Instruction => Rewrite the text of every item below, replacing "photograph" with "image" and leaving everything else unchanged. Leave the pictures out of your answer.

*** Opening of Available data ***

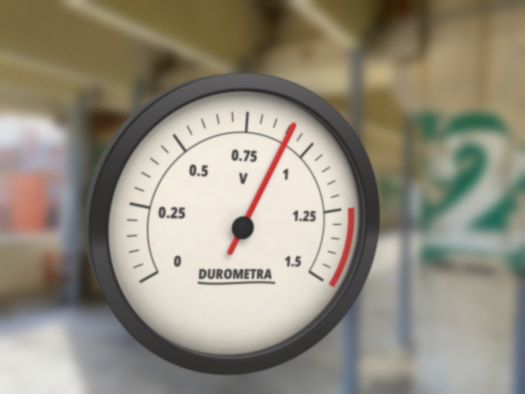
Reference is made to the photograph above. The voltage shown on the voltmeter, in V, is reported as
0.9 V
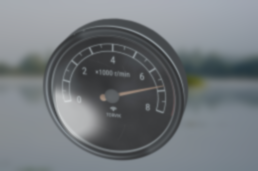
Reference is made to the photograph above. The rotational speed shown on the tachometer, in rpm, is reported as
6750 rpm
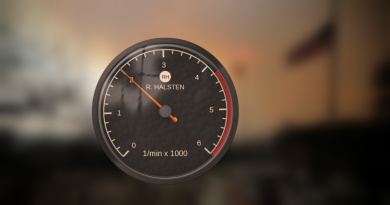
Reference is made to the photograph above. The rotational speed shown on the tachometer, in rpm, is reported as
2000 rpm
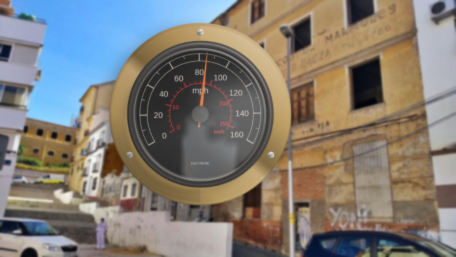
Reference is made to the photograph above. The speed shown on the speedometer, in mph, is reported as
85 mph
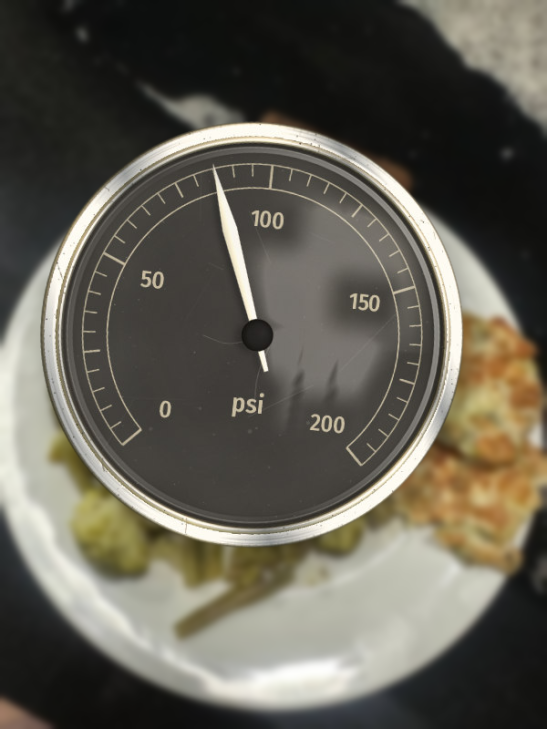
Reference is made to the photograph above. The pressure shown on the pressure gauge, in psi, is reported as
85 psi
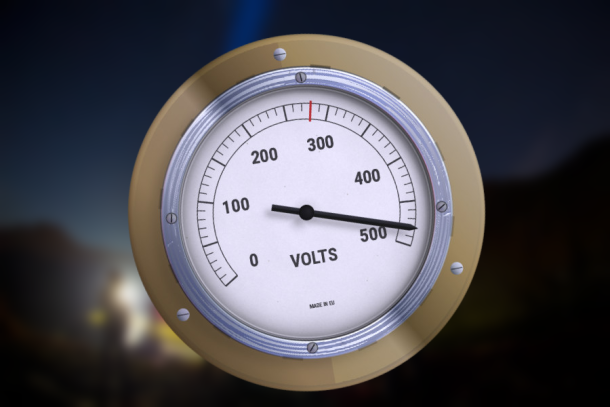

*** Close of Available data ***

Solution to this problem =>
Reference is made to the image above. The voltage shown on the voltmeter, in V, is reported as
0.9 V
Reference is made to the image above. The rotational speed shown on the tachometer, in rpm, is reported as
6750 rpm
Reference is made to the image above. The rotational speed shown on the tachometer, in rpm, is reported as
2000 rpm
Reference is made to the image above. The speed shown on the speedometer, in mph, is reported as
85 mph
Reference is made to the image above. The pressure shown on the pressure gauge, in psi, is reported as
85 psi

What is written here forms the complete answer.